** What you need to do **
a. In the passage below on SaaS customer churn, how much will Company B spend over 5 years to replace churned customers?
b. Resume the passage below on SaaS customer churn, continuing on from its last sentence.

** Text provided **
Company A aims to grow from 1,000 to 10,000 customers over 5 years, despite the fact that they lose customers to churn every year.

By Year 5, losing 1% of customers a month means Company A is losing 1,200 customers in that year. In order to grow, Company A has to replace all of those lost customers and then acquire more on top. This comes at a steep cost, because each customer costs $656 to acquire.

In Year 5, Company A will have to feed 15% of the revenue they make that year into replacing churned customers.

In total, Company A will have to spend $1.8M to replace customers that churn over the course of 5 years.This cost to acquire customers that help them grow from 1,000 to 10,000 customers—this is just to replace the ones that are leaving each year due to 1% monthly churn.

Company B: 3% monthly churn

The churn rate for Company B is slightly higher than that for Company A. With 3% monthly churn, Company B loses 36% of their customers each year.

Company B wants to grow by the same numbers each year as Company A. In five years, they aim to grow from 1,000 to 10,000 customers.

By Year 5, when Company B is losing 3,600 customers, they'll have a huge churn problem on their hands.

The only way Company B can grow their customer base is by first replacing those churned customers.

Replacing 3,600 customers in Year 5 means spending $2.25M in CAC, which is almost half of what the company makes that year in revenue.

Over 5 years, Company B will have to spend $5.4M to replace churned customers and stay at flatline, before they spend a penny on acquiring new customers that will grow their user base.

It’s unreasonable to think that spending half of your yearly revenue to refill your customer base and get back to flatline is sustainable for long-term growth.

Shift your thinking from short-term to long-term

You can make important changes to your growth strategy by simply changing your mindset. Short-term “growth-hacks” that prioritize aggressive acquisition aren't sustainable over time. Eventually, your acquisition channels will dry up and those customers that aren't a great fit will churn.

Long-term growth goals involve acquiring customers who have genuine interest in and need for your product. You need to figure out what they're willing to pay and create a value-metric to ensure they’re satisfied and you’re not leaving any money on the table.

SaaS teams looking for actionable ways to stop churn and plan for long-term success should consider:

  • What factors about your customers correlate with churn? Small companies tend to be bigger churn risks than larger companies because they may run out of resources more quickly or go out of business. Figure out the shared characteristics of customers who tend to churn more than others and focus less on acquiring those customers.

** Records supplied **
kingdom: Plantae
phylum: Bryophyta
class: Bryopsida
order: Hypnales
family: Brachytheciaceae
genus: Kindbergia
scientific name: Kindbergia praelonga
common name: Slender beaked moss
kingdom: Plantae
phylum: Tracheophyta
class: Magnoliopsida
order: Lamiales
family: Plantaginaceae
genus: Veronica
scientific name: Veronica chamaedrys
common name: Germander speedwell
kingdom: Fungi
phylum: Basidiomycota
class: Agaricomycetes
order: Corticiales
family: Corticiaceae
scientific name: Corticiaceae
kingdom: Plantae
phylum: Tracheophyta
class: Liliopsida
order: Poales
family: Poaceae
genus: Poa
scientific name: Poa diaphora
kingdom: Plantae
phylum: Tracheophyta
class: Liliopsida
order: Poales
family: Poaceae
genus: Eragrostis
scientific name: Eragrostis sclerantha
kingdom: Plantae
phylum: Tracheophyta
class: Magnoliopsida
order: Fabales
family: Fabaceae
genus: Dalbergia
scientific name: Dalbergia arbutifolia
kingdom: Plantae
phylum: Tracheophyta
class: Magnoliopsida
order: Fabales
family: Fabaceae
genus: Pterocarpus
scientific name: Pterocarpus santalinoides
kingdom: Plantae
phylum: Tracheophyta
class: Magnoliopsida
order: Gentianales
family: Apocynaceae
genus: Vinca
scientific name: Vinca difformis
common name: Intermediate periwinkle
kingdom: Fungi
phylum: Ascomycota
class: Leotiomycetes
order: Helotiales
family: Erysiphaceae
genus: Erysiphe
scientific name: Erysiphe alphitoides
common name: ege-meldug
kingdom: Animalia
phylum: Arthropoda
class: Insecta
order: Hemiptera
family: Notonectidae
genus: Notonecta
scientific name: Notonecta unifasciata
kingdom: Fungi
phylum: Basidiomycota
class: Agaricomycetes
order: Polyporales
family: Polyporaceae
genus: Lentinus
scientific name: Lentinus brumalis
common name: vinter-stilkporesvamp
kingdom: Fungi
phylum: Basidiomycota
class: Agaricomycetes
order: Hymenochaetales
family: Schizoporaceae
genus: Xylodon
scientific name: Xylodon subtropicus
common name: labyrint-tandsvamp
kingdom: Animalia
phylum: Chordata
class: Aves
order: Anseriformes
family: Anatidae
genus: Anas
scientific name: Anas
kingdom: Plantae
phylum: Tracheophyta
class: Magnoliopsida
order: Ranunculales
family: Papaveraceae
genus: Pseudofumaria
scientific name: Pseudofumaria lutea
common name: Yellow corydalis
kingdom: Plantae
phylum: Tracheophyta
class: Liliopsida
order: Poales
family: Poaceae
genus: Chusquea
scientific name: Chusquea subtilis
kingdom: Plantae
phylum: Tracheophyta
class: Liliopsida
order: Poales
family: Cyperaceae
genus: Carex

** Answers for this exercise **
a. $5.4M

b.
  • What features do customers with high lifetime value engage with the most? Figure out what keeps your ideal customers coming back. If it’s a feature, emphasize it during onboarding.
  • Why did customers churn? Reach out to churned customers and personally ask them why they left. You may find ways that you can improve the product, the customer experience, or the pricing that you wouldn't have thought about otherwise.
  • Can you create less opportunities to churn? Customers with higher ARPU are less likely to churn—so by growing customers' accounts through up-selling and cross-selling, you're both increasing revenue and aiding long-term churn reduction. A higher percentage of annual plans is also correlated with lower gross churn rate.

Pull together the information you learn from talking to your customers and look for patterns in your data. Use what you learn to focus your acquisition tactics on focus your efforts on customers who find the most value in the product and are willing to pay because they’ll have the highest lifetime value.

Use your findings to shape your retention strategies, too: understand what customers really want and make sure they're getting this value from day one, and look for ways to up-sell them and deliver more value over time.

Fixing your churn problem puts money back in your bank account

In five years, you don't have to be worrying about where you'll get several million dollars to replace your churned customers. You can pre-empt and prevent that problem by making customer retention a top priority.

Devote the money that you'll save in CAC to grow your business in more productive ways that fixing preventable churn.